Which doesn’t mean: Stop everything. Because my mind, feelings and body are doing lots of things by itself. Things I don’t have conscious control over. It’s not about avoiding, ignoring or surpressing that. It’s not even about findings things you put effort in - as that would be an effort in itself. It’s simply noticing spontaneous moments in which you recognize a conscious effort, and then dropping that.
3) I’ll ask “what wants to happen?”
Or: “Where does life want to take me?”. And then I wait until I’m inspired to act by something beyond my will. It seems to come out of nowhere, as an idea, impulse, thought, movement or emotion.
4) It’s continuously, but spontaneously, discovering which polarities I’m not seeing and integrating.
This is why emotional hygiene as preparation works so well. The less stuff I have to deal with, the easer it is to integrate it on the spot.
So rather than “frustration has me”, I can clearly see “I have frustration”. And rather than avoiding that (“frustration is bad”), it’s about integrating and embracing that (“what’s the beauty of frustation?”)
5) I’m noticing how stressed, hurried or activated I am - and slow down when I notice it.
Another emotional hygiene practice: I notice when my nervous system is activated. Pressure on my chest. Less spaciousness. Less groundedness. Feeling rushed. A strong desire for something to change. All indicators I need to pause, breathe, ground and connect.
6) Energy flows where attention goes
Directing my attention to qualities of “beingness” seems to stabilize and strenghten it. I can feel it in rest, silence, dancing, peaceful felt-sense, groundedness, spaciousness, vertical alignment.
It’s also appreciating the basic goodness of all things moving. The basic goodness of energy moving, or emotions changing, of the field, of the little details on the floor, my clothes, all that.
7) Context and intention are key
It’s like domino day: During the event, the dominos fall effortlessly in all these crazy contraptions and beautiful patterns. The effort is in setting up these dominos.
Setting the right context requires some effort. If it’s set the right way, you can drop all effort and fall into grace.
And: everything counts as setting the context. If somebody already knows Circling - that’s context right there. If this person knows you as a dancer, a therapist, a coach, a mediator… that’s context right there.
8) It’s a capacity that comes online with a certain level of adult development.

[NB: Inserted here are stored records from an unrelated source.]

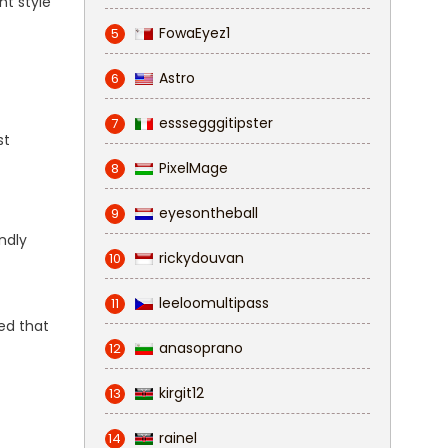
nt style
FowaEyez1
5
Astro
6
esssegggitipster
7
st
PixelMage
8
eyesontheball
9
endly
rickydouvan
10
leeloomultipass
11
ed that
anasoprano
12
kirgit12
13
rainel
14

There is a certain way you can set the context and direct attention to make yourself fall into effortlessness.
Rather than having a sense of self that is fixed in time (Kegan’s Self-Authoring Mind), you’re sense of self is mediated by the relationships you have in the present moment (Kegan’s Self-Transforming Mind).
Or, in Terri O’Fallons Stages model, it requires a shift from Strategist (4.5, subtle-collective-interpenetrative) to Construct-Aware (5.0 metaware-individual-receptive) or even Transpersonal (5.5 metaware-individual-active).
What I get is that instead of playing in the subtle field, where you explore emotions, thoughts, feelings, connections, you’re playing in the metaware field, where you explore awareness, intentions and contructs.
As with all these developmental stages, the first tend to come in peak experiences of temporary states. As you grow, they become more stable and common until you don’t even notice things were different before.
It is here where I see the leaders capacity making a huge difference in circling.
In some Circles, it never seems to move beyond the subtle realm: An exploration of the truth as it appears in our subtle feelings, emotions, polarities, patterns, thoughts, etc…In this place, you have an “open heart” (borrowed from Theory U)
In other Circles, it seems to move in the realm of awareness: being moved by something greater than me, falling into effortlessness, sensing what wants to emerge, sensing the collective intelligence. In this place, you not only have an open heart, but also an open will.